Phrasal Verb Friday: Work Out
This week’s phrasal verb Friday post is inspired by the phrasal verb(pv): work out
As you probably know, in English sometimes words have more than 1 meaning, and such is the case work out. So, in today’s post, rather than focusing on many different pvs, or just looking at the base verb, we will go over the different meanings of only WORK OUT, and learn some relevant vocabulary for each category. Are you ready?
work out: to exercise; improve physical fitness
I try to work out at least 4 times per week. I usually go to the gym and do a mix of cardio and strength building to remain fit and healthy. My favorite cardio machines are the stationary bike, treadmill, and the elliptical. I can burn a good amount of calories, while increasing my endurance and stamina on all of them. For strength building, I like to to use dumbbells (or weights) when I do a variety of standing exercises, or I use one of the many weight machines depending on the muscle I would like to build.

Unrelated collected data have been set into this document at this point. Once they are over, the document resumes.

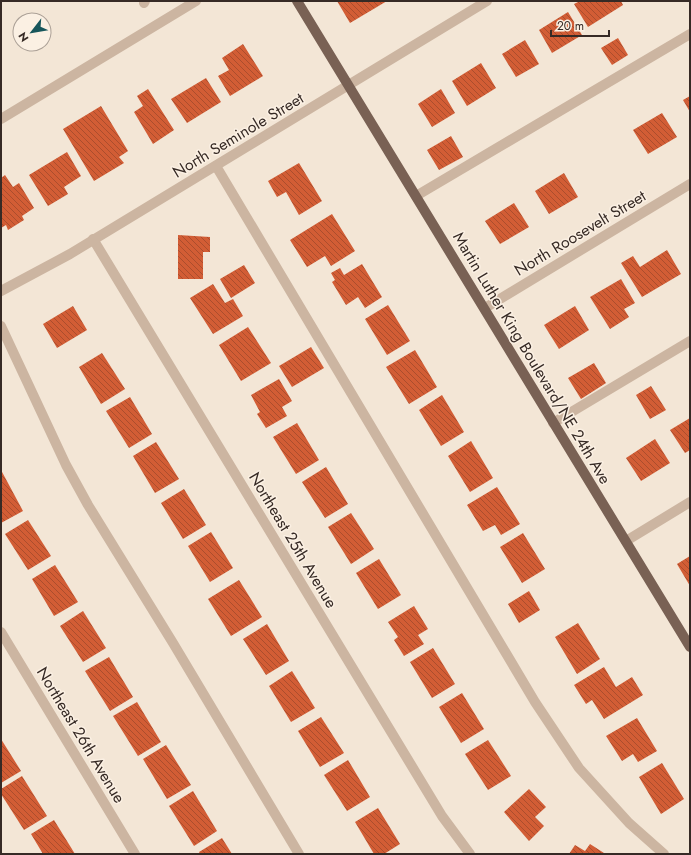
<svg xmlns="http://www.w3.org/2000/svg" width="691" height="855" font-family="Jost,sans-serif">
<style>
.building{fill:url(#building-back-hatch)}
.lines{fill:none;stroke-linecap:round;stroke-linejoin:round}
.minor{stroke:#ccb5a1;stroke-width:10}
.major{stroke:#796154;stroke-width:10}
.labels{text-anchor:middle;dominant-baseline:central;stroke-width:3;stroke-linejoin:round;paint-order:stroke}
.street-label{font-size:16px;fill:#362a25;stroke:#fbf0e3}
</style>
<defs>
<pattern id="building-back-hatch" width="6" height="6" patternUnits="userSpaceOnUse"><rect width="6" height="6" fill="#d25d35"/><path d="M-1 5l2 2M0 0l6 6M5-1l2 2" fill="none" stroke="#ab4d2d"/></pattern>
</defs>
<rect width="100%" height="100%" fill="#f3e6d6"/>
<g class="building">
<path d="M337,1H387L350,23Z"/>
<path d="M580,1H621L623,5L588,27L574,4Z"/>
<path d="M568,12L582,35L552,53L539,30Z"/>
<path d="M618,38L628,55L612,65L601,48Z"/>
<path d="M525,40L539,64L516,77L502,54Z"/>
<path d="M243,44L263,76L230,96L218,76L229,70L222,58Z"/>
<path d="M481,63L496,88L467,106L452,81Z"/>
<path d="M206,78L221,102L187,123L171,99Z"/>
<path d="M148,89L174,130L153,144L134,112L143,106L137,96Z"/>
<path d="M441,89L455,113L432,127L418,104Z"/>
<path d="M690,96V112L683,100Z"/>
<path d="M101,106L128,151L119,157L124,163L94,181L63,129Z"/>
<path d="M662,113L677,137L648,154L633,130Z"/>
<path d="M451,136L463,157L439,170L427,150Z"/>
<path d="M67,152L81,176L64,187L68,194L48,206L29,175Z"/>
<path d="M299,163L322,201L299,215L286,192L277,197L268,181Z"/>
<path d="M564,173L578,197L549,214L535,191Z"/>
<path d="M5,175L13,187L19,183L34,208L22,216L24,220L8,230L6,225L1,228V178Z"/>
<path d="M514,203L529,227L500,244L485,221Z"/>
<path d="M332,214L355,251L331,266L325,256L307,267L290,240Z"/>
<path d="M178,235L210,237V252H203V279H178Z"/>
<path d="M667,250L681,274L642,297L621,263L633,256L640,267Z"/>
<path d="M362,264L382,297L365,308L358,297L346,305L332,282L335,280L331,273L340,268L344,275Z"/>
<path d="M244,265L255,283L231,298L220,279Z"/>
<path d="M621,279L635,303L624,309L629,317L610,329L590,297Z"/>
<path d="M213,284L225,303L233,299L243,316L213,334L190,298Z"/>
<path d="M388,305L410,341L387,355L365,319Z"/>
<path d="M73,306L87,330L57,348L43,324Z"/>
<path d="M575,306L589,330L559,349L544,325Z"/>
<path d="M248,327L271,363L241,381L219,345Z"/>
<path d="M311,347L324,368L292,387L279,366Z"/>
<path d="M415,350L437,387L409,404L386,367Z"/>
<path d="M102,353L125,389L101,404L79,367Z"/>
<path d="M594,363L606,383L581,399L568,378Z"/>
<path d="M279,379L292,401L282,407L287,416L266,428L257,414L260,412L251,395Z"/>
<path d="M651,386L666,410L650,419L636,395Z"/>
<path d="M442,395L464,432L441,446L419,410Z"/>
<path d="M130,397L152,434L129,448L106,411Z"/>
<path d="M690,418V450L685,453L670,430Z"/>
<path d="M297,423L319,460L296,474L273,437Z"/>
<path d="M655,439L670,463L641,481L626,458Z"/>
<path d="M471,441L493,478L470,492L448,456Z"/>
<path d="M156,442L179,479L155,493L133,456Z"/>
<path d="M326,467L348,504L325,518L302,482Z"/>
<path d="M1,470L23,511L1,523Z"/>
<path d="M497,487L520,524L501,535L495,525L483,531L467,505Z"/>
<path d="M184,489L206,525L183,539L161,503Z"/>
<path d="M351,513L374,549L351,564L328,527Z"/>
<path d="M28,520L51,556L28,570L5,534Z"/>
<path d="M211,532L233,568L210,582L188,546Z"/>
<path d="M523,533L545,569L522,583L500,547Z"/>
<path d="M690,556V586L677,564Z"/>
<path d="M379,559L401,595L378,609L356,573Z"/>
<path d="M55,565L78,602L54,616L32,579Z"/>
<path d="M239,580L262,617L231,636L208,599Z"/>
<path d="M529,591L540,610L519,623L508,604Z"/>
<path d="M414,606L428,629L418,635L424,644L404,656L394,640L398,637L388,622Z"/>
<path d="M83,611L106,648L83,662L60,626Z"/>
<path d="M578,623L600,659L577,674L555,637Z"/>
<path d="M267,624L289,661L266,675L243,639Z"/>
<path d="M433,648L455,684L432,698L410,662Z"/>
<path d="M109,657L133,697L110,711L85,671Z"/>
<path d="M604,667L616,687L632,677L643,695L604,719L592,700L586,704L574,685Z"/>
<path d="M292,671L315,708L291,722L269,686Z"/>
<path d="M462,693L484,729L461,743L439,707Z"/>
<path d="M137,702L161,742L138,756L113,716Z"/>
<path d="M321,717L344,753L320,767L298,731Z"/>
<path d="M637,718L657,751L638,762L633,754L622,761L606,736Z"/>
<path d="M1,739L21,771L1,783Z"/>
<path d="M488,740L511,776L488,790L465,754Z"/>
<path d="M166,745L191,785L167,799L143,759Z"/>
<path d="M348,760L370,797L347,811L324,775Z"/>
<path d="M662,763L684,799L661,814L639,777Z"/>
<path d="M22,776L47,816L24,830L1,794V789Z"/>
<path d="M529,789L546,807L535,817L544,826L529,841L504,812Z"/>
<path d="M193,791L217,831L194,846L169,806Z"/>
<path d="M378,808L400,844L384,854H374L355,822Z"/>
<path d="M54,820L75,854H43L31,834Z"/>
<path d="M222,838L232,854H200L199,852Z"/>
<path d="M590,844L604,853L603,854H569L575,845L585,851Z"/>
</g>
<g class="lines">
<g class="minor">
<path d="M144,3L145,1"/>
<path d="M1,119L196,1"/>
<path d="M216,166L535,702L579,768L629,823L664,854"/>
<path d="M416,196L690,34"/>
<path d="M93,239L442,816L470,854"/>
<path d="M1,291L70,254L487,1"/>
<path d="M485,308L690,184"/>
<path d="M1,326L66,465L88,505L173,643L299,854"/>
<path d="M553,423L690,341"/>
<path d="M626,541L690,502"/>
<path d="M1,632L135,854"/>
</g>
<path class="major" d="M297,1L690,647"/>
</g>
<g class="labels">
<g class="street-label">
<text transform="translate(238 135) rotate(-31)">North Seminole Street</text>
<text transform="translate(580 233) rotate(-31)">North Roosevelt Street</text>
<text transform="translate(532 358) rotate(59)">Martin Luther King Boulevard/NE 24th Ave</text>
<text transform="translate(293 540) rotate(59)">Northeast 25th Avenue</text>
<text transform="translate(81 735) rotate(59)">Northeast 26th Avenue</text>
</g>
</g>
<rect width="691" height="855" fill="none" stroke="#362a25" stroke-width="4"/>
<g transform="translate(32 32) rotate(239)"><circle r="19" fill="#fbf0e3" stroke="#aca197"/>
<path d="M0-3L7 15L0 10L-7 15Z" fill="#17565b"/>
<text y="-6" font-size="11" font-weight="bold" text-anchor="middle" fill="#362a25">N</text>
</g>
<path d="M551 30v6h58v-6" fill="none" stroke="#362a25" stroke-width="2"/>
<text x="557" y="30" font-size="12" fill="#362a25" stroke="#fbf0e3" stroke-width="3" paint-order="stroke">20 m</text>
</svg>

- cardio: an exercise that causes the heart to beat faster/harder for a period of time
- strength building: an exercise that targets a muscles/muscles to build size and strength
- fit: physically healthy, strong and in good shape
- cardio machines: a type of exercise equipment that provide cardio exercises, designed to increase heart rate
- stationary bike: a type of cardio machine that moves like a bicycle (in one place); however, a person is sitting in a seat like a chair
- treadmill: a type of cardio machine that has a large belt that moves around while a person walks or runs on it
- elliptical: a type of cardio machine used to simulate stair climbing, walking, or running
- to burn calories: use calories as a source of energy, often to lose weight
- calories: a unit of heat used to indicate the amount of energy that foods will produce in the human body
- endurance: the ability to do something difficult (ex: exercise) for a long time
- stamina: great physical or mental strength that allows you to continue doing something for a long time
- dumbbells: also, “weights” or “free weights”, a bar with weights attached at the end as a tool to build muscles
- standing exercises: exercises not performed on a machine or a bench
- weight machines: a type of exercise equipment that is used to build muscles while staying stationary
Check out this helpful picture, courtesy of Merriam-Webster Learner’s Dictionary, to see some more vocabulary: cardio machines (rowing machine), examples of standing exercises, and equipment.

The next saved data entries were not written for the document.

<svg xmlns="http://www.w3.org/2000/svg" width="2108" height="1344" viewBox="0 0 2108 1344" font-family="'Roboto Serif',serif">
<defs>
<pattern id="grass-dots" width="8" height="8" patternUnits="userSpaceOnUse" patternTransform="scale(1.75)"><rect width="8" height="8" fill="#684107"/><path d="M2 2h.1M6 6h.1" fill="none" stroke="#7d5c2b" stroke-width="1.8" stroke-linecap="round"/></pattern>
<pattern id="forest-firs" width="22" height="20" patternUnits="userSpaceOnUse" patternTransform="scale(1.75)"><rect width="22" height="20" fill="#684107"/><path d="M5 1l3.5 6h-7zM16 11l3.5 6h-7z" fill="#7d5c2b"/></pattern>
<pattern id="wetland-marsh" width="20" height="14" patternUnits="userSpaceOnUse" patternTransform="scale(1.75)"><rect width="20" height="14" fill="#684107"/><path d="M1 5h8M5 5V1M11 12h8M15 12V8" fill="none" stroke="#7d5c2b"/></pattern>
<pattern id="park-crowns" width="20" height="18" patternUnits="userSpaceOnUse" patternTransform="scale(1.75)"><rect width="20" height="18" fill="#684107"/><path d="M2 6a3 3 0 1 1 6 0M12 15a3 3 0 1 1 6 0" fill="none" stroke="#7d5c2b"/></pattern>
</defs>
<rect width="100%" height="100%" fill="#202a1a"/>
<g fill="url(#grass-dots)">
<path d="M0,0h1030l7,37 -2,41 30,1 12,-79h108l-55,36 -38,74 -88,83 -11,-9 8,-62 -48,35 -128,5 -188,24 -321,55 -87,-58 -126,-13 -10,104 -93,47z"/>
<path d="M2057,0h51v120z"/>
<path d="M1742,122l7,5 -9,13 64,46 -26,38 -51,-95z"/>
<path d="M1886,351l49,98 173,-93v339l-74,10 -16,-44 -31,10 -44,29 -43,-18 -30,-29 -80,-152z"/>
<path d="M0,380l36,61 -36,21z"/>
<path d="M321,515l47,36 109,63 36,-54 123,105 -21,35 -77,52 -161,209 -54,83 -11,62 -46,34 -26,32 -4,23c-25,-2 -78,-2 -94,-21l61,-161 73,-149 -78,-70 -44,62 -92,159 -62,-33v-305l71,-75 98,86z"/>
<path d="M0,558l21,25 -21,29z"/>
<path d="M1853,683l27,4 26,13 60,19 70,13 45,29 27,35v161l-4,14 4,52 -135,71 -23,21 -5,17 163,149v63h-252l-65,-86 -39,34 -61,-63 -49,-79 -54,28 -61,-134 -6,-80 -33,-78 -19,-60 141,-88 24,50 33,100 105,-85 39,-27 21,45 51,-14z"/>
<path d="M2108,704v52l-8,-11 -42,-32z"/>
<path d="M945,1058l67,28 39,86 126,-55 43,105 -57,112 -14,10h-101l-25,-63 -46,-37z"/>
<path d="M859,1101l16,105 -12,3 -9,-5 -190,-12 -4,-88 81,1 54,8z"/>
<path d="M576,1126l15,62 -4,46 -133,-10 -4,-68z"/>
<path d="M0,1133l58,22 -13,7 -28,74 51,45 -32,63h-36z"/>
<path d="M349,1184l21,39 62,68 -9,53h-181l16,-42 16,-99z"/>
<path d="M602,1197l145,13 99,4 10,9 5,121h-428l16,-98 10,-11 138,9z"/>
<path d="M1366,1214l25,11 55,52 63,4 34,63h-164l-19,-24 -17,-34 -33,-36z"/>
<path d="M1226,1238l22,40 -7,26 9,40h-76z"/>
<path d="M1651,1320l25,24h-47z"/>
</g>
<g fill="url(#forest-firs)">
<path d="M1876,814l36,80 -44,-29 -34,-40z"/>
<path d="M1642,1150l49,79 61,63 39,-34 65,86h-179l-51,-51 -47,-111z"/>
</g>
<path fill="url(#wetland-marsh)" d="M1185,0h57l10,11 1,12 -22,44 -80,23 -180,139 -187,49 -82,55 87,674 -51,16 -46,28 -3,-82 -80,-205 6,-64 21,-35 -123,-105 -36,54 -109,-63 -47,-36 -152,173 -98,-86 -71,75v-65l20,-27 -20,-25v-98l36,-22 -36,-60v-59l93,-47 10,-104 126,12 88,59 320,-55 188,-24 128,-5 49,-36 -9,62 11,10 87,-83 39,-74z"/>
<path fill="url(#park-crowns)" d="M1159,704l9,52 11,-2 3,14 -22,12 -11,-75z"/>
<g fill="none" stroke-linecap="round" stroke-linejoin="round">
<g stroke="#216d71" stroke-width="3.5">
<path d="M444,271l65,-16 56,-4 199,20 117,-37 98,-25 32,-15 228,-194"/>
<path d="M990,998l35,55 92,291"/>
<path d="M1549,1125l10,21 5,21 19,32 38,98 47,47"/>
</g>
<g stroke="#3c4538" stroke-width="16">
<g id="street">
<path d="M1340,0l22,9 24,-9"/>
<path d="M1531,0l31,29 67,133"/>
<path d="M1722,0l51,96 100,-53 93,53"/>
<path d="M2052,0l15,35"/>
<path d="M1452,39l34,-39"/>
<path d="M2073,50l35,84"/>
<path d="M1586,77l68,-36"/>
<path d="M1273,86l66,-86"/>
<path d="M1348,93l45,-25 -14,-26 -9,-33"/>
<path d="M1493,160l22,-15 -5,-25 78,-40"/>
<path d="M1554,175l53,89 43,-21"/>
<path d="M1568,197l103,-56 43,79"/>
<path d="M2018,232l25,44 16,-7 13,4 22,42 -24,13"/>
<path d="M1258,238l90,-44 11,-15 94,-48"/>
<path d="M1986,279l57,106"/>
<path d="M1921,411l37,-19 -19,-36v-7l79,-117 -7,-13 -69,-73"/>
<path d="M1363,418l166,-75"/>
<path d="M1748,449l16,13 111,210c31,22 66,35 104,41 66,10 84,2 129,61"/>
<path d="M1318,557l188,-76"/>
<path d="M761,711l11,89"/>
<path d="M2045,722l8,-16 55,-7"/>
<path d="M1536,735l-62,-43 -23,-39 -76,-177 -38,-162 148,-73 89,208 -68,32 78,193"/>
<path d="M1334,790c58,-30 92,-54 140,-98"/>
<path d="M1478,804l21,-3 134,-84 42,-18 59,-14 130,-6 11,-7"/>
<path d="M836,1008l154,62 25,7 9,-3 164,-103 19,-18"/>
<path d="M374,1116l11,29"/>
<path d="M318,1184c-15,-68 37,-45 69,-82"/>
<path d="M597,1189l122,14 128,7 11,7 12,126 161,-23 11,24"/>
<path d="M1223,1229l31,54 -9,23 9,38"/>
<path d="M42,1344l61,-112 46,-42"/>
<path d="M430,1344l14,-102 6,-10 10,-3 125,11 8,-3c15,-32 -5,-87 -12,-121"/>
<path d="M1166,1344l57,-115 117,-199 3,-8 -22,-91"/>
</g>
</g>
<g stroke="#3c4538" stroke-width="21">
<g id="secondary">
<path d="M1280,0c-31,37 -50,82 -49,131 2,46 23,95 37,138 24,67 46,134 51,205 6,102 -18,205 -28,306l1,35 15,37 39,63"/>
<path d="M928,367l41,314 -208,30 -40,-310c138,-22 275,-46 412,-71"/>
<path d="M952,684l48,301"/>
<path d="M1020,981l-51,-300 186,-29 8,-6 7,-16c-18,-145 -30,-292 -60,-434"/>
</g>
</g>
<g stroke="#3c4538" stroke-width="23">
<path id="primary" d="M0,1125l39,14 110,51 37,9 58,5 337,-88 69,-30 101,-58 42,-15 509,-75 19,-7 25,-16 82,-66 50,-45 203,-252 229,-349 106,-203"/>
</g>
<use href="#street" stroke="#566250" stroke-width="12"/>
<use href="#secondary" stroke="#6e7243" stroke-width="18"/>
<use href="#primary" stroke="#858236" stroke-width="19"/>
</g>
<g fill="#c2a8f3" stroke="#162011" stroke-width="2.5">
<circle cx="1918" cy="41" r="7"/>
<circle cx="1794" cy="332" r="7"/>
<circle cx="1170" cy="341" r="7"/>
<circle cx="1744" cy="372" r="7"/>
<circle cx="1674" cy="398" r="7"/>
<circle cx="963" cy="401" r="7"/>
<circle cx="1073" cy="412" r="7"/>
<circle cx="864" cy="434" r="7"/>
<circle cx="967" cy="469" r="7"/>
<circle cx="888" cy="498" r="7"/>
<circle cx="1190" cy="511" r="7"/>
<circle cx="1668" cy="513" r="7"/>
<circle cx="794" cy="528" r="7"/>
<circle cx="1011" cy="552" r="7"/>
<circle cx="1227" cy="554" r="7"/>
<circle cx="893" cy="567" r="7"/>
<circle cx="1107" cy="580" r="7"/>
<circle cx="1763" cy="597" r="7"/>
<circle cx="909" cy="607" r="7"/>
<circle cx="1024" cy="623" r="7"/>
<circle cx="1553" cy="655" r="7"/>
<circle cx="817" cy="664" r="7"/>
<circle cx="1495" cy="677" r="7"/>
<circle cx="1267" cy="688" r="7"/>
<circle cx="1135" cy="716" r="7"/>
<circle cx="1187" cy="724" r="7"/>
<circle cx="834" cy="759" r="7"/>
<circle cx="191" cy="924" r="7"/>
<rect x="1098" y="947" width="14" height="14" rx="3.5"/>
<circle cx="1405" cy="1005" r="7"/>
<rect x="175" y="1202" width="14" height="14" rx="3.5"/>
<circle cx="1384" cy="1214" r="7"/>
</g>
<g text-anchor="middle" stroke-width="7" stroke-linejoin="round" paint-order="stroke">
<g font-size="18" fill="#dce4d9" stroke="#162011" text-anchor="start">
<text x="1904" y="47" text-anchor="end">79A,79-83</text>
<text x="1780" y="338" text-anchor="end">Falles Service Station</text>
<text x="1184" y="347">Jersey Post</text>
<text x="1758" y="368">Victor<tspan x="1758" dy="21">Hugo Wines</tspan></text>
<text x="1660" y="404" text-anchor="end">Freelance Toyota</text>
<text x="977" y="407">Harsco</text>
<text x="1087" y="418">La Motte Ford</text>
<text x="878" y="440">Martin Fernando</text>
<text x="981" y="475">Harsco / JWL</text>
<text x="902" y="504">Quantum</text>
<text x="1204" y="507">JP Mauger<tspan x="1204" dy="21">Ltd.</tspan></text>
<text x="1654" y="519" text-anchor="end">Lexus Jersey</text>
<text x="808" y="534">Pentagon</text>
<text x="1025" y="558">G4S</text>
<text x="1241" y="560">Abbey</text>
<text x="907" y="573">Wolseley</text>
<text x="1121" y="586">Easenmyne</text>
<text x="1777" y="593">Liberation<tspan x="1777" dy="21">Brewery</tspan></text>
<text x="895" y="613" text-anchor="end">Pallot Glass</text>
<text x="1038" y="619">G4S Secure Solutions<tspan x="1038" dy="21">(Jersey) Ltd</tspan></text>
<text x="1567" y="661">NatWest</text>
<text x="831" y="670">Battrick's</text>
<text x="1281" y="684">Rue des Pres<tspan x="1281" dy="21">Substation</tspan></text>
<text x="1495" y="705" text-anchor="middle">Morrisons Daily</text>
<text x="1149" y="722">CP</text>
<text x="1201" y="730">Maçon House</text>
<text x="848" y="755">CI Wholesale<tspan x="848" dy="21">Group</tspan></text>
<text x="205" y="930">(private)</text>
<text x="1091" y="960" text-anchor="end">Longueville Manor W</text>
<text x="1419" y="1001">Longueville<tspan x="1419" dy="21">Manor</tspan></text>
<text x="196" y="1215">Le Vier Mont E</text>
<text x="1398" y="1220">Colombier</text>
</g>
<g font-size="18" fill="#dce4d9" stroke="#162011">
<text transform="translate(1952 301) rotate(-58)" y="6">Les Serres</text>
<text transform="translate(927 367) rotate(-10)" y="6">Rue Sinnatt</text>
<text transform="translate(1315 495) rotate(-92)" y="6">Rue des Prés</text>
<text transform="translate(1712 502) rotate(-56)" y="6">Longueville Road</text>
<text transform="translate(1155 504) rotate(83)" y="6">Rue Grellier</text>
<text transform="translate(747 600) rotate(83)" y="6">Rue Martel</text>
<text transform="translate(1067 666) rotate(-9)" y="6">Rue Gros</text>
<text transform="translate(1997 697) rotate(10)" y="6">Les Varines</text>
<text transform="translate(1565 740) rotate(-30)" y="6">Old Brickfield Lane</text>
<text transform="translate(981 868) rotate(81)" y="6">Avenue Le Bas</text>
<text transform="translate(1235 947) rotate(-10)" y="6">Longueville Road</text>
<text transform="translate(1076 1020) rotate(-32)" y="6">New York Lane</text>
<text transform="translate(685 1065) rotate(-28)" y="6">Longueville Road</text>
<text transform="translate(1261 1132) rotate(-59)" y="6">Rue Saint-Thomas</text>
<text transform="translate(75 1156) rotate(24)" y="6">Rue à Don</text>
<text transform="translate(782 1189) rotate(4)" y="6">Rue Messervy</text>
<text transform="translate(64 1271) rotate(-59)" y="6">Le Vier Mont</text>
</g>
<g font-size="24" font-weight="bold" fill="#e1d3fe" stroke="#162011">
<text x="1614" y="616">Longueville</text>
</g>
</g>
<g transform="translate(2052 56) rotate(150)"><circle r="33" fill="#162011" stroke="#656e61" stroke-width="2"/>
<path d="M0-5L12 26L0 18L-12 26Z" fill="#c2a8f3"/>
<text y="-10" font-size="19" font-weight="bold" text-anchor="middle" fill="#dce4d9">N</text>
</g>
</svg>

work out (something) or work (something) out: to create a plan or find a solution to problem by thinking
We can use this phrasal verb to talk about a mathematical equation; for example, what is 2 + 2? Are you able to work out the answer? You probably don’t need a piece of paper to work it out, but you most likely would for a calculus or advanced algebra problem.
note: you can put the object after the particle “out” – EX: work out the problem
or you you can separate the verb and particle – EX: work the problem out
However, if you use a pronoun “it” or “them” then it must go in between the verb and particle: – EX: work it out
If we are talking about a plan, or finding the solution, we can imagine this scenario: Luci and Dylan don’t know how they are going to save enough money to buy the house of their dreams, so they both tried to work out a way to do it. Dylan worked out a budget that would fit their financial needs, and even though all of the details weren’t organized from the beginning, they decided to work out those details later.
- “work out a way”: create a plan (a way) to save money
- “worked out a budget”: created a budget (money guide)
- “work out those details”: organize the details to find the solution
In order to practice the difference between these two phrasal verbs, you need to personalize them and create some context relevant to you! I have a couple of challenges for you to do, and all of theme encourage you to connect with me and other learners. The more you do, the more you practice, so start now by….
1) Comment below this post (under: “What do you think”) and answer the following questions:
-When was the last time you worked out at a gym? Do you prefer working out inside or in the fresh air?
-What was the last problem you worked out? Did anyone help you work it out?
2) INSTAGRAM! You know I love Instagram for learning, and if you don’t make sure you read this. To practice these phrasal verbs you can post A) a picture or video of you working out (exercise), and make sure you tag me and/or use #eotbworkout. In the caption section, make sure you include a sentence using the phrasal verb. B) Upload a picture of your achievement: a problem you solved or plan you created (WORKED OUT), or take of video of you trying to work something out. Same as your part A challenge: tag me and/or use #eotbworkout
Great post! I love phrasal verbs, just because of all the nuance they carry with them. Still, I think they’re one of the hardest aspects of English for non-native speakers.
Yes! Isn’t that the truth!? It’s difficult for me learning other languages, too. 😉
it’s a tricky one work out, according to the PHaVE dictionary (phave-dictionary.englishup.me) it has 4 common meanings.
in addition to the two you describe there is work out + well/badly – happen or develop in a particular way ; and prove to be successful
Yes there is, I chose only 2 for the post to not overwhelm! 🙂 Thanks for the additions!